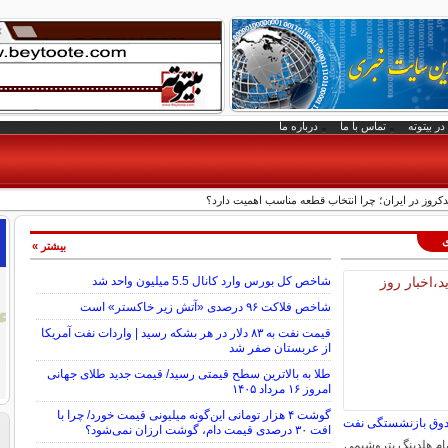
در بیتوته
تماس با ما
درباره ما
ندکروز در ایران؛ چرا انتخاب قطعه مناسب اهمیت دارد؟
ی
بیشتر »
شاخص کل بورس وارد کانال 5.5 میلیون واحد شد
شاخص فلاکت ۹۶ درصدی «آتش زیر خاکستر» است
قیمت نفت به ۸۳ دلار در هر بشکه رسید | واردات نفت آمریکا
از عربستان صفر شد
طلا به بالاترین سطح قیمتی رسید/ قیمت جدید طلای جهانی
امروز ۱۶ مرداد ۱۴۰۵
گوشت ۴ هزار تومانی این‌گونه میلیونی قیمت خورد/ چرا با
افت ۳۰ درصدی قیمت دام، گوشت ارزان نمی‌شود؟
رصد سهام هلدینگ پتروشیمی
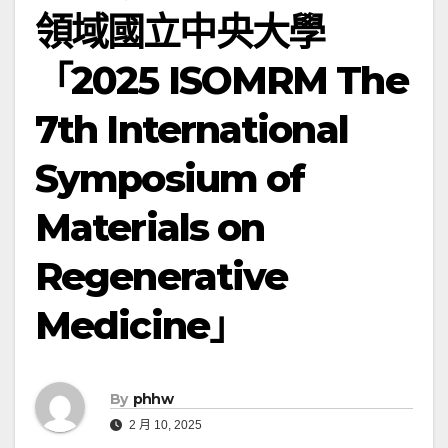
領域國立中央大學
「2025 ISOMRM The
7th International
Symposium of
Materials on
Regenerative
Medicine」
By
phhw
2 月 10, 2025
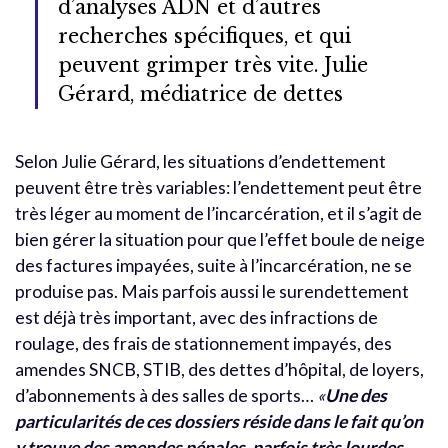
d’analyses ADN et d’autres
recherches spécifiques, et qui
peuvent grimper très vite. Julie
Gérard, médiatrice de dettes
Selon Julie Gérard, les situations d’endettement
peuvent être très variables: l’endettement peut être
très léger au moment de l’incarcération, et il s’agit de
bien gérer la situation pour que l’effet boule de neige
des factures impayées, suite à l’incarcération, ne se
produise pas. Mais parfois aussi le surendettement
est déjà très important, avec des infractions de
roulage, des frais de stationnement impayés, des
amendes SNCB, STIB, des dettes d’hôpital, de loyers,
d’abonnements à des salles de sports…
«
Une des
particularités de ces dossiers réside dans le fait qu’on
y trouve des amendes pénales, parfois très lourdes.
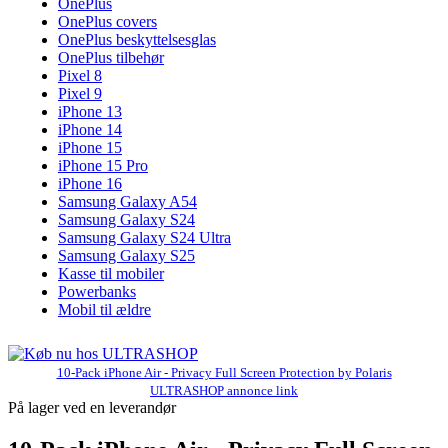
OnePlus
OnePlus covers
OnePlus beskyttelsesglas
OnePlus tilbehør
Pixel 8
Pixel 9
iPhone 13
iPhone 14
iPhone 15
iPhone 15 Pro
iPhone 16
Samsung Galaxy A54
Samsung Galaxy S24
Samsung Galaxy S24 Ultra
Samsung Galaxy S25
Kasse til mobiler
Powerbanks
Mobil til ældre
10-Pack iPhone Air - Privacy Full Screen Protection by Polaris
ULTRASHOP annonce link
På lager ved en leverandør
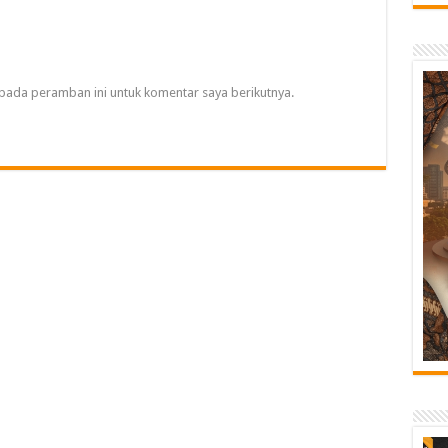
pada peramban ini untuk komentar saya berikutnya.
---
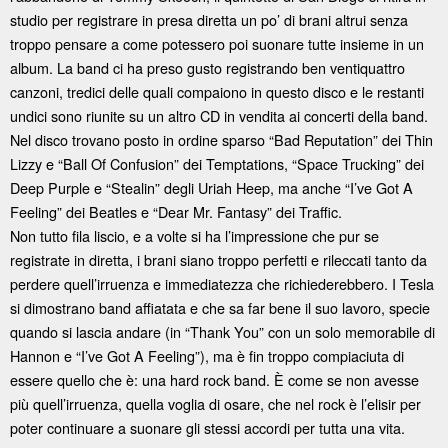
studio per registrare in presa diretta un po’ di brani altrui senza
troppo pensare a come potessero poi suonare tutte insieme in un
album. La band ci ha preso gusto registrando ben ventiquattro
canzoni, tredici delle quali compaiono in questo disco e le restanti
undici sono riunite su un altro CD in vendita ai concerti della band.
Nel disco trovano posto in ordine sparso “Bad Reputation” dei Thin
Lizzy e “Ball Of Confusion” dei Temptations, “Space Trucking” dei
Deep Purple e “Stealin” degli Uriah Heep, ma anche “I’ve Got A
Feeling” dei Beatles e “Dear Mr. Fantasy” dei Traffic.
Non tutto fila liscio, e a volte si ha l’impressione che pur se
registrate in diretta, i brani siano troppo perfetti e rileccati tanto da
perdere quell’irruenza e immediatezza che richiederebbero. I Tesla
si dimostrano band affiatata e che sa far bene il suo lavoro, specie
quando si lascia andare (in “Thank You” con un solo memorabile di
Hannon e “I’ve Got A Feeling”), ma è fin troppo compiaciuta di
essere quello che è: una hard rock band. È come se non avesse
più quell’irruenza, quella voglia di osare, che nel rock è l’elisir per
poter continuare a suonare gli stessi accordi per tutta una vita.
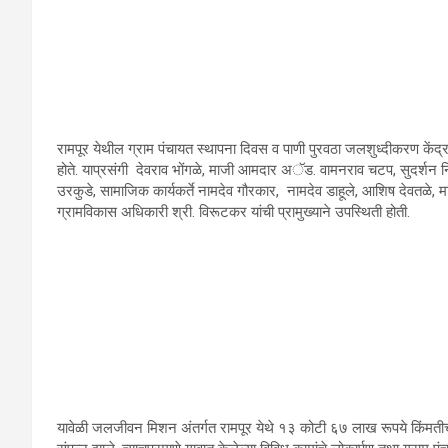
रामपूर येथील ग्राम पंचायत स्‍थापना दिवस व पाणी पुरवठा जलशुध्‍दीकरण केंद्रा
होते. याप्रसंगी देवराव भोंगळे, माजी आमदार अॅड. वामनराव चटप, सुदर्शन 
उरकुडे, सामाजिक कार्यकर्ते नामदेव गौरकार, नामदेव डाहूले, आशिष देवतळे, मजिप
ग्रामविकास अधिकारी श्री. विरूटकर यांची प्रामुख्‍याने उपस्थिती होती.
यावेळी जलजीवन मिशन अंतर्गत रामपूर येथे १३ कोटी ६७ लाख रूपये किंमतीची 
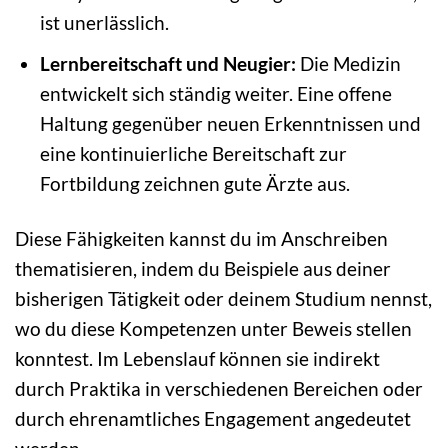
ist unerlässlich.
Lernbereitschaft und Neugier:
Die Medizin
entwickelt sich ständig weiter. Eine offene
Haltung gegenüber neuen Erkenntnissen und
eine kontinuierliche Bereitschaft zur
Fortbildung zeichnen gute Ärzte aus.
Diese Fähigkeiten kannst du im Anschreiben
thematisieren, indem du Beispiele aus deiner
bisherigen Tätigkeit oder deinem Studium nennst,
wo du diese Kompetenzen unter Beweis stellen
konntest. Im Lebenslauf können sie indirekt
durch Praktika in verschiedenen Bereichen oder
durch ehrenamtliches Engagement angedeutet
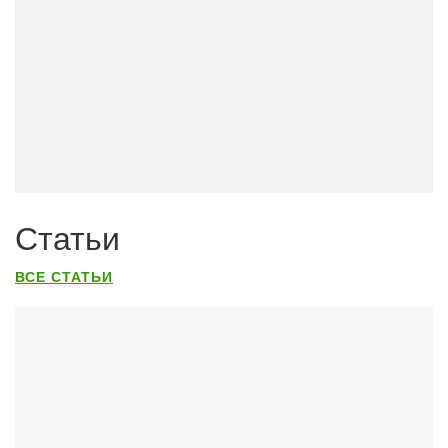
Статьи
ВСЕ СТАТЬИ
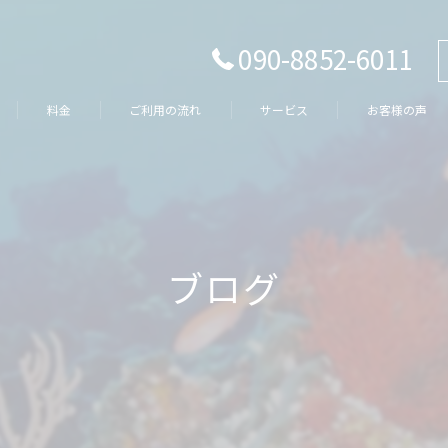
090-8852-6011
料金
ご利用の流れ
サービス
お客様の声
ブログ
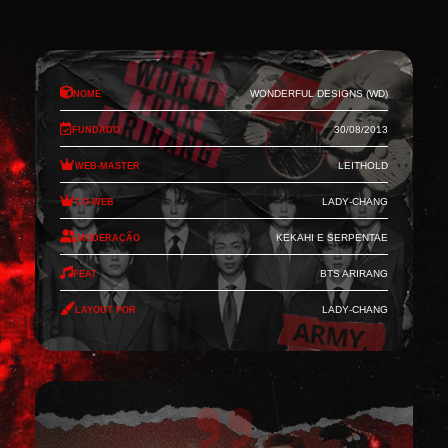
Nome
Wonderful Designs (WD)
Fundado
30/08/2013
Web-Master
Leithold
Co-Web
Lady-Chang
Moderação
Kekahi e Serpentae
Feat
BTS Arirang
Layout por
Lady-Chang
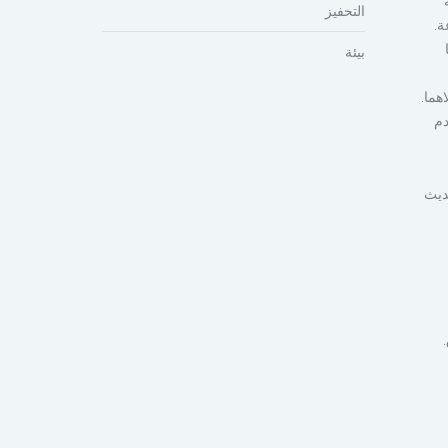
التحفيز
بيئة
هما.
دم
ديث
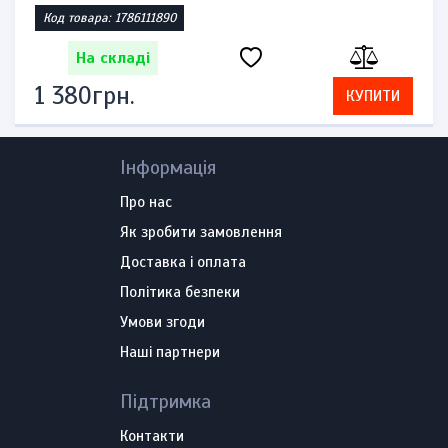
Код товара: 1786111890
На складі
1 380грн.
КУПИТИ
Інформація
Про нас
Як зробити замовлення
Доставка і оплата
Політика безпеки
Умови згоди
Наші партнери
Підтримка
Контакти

EXERCISE PROMPT:
Locate every line in the material above that contains the string "dettes", treating uppercase and lowercase letters as different, and copy each of those lines in full.

SOLUTION FOR THIS TASK:
Gérard, médiatrice de dettes
amendes SNCB, STIB, des dettes d’hôpital, de loyers,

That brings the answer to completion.